Sitting in class that day, I realized that I too had experienced this kind of epiphany in my own life. Twenty years ago, as an eighteen-year-old music performance major, I remember my professor repeatedly urging me to perform with more self expression. I tried my best to emote, but looking back, I honestly believe that I was incapable of the pathos he demanded from me. My naiveté was due to the fact that life just hadn’t required that much from me yet. Although I had experienced the typical angst of youth, tragedy and grief were still unfamiliar to me. I just wasn’t cognizant of the finer particulars of the human experience or of the range of human sentiment because I had not yet learned about loyalty and loss, self-denial and self-sacrifice. But all that changed when I became a wife and a mother.
With marriage and the birth of each of my children, my musicality miraculously improved. Without realizing it, raising a family had taught me how to be a better musician. Now, as a returning college student, I am discovering that my domestic experience adds richness to my education that wasn’t there the first time I went to college. Many of the barriers I thought I would encounter in my studies have not materialized. Years of practical experience have actually refined my critical thinking skills and provided me with an unexpected advantage in the classroom.

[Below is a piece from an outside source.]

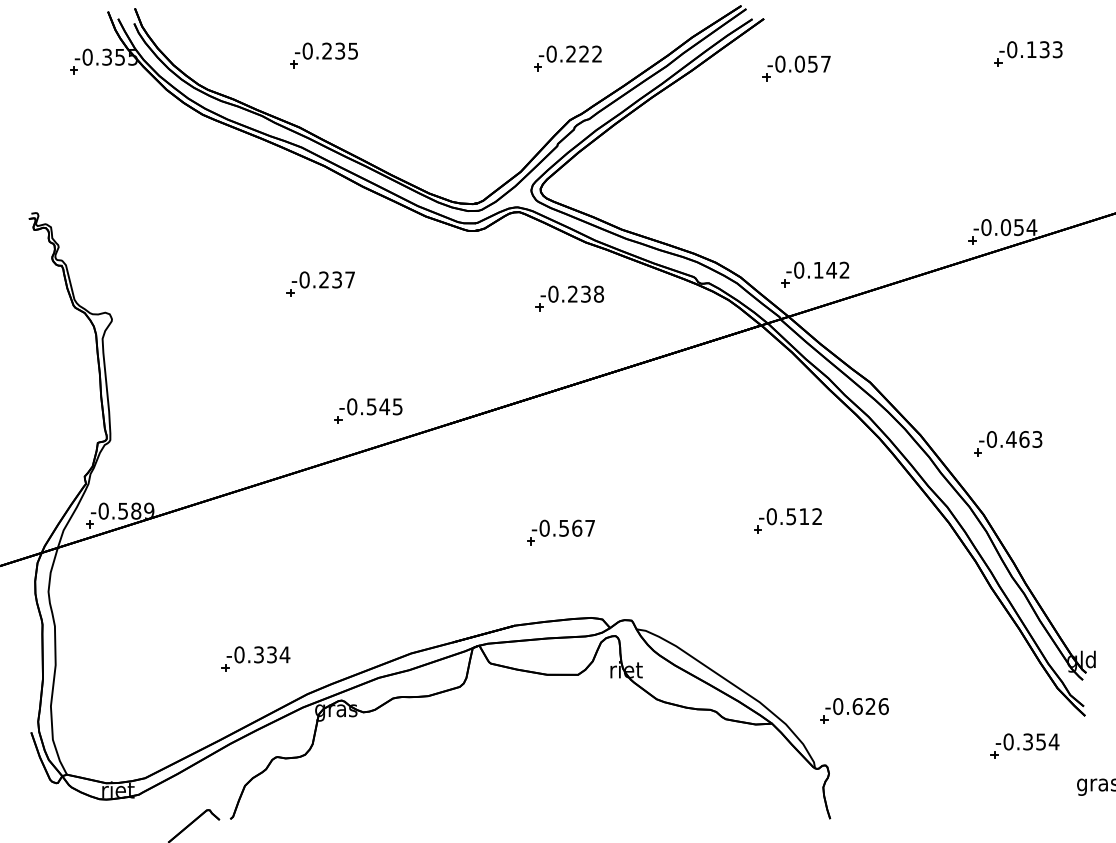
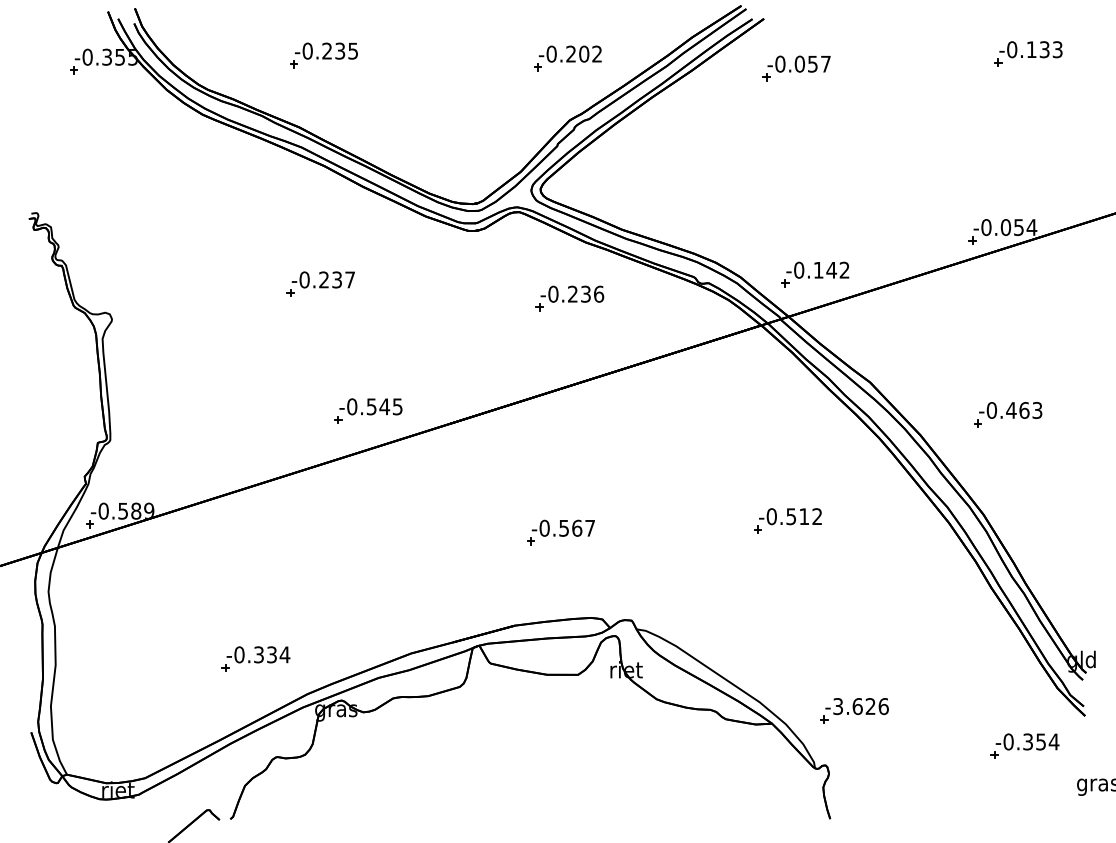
text at (584, 53): -0.222 -> -0.202
text at (599, 293): -0.238 -> -0.236
part at (1008, 443) position: (1008, 443) -> (1008, 414)
text at (838, 706): -0.626 -> -3.626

As a younger student, my attempts at problem solving were superficial at best, but now as a more mature learner, I bring depth to the process of what my English textbook calls “wallowing in complexity.” Although each class assignment takes a great deal of commitment and hard work to complete, I actually value the struggle with complexity. The years of managing an energetic household has honed my ability to handle intricacy and as a result. I have reaped the satisfactory reward of true intellectual growth this past semester.
No matter what educational obstacles I encounter, I know that it is never too late to be what I might have been. With plenty of patience, persistence and perception under my belt, I am learning that next to the joys of family life, pursuing a higher education can be one of life’s most fulfilling undertakings.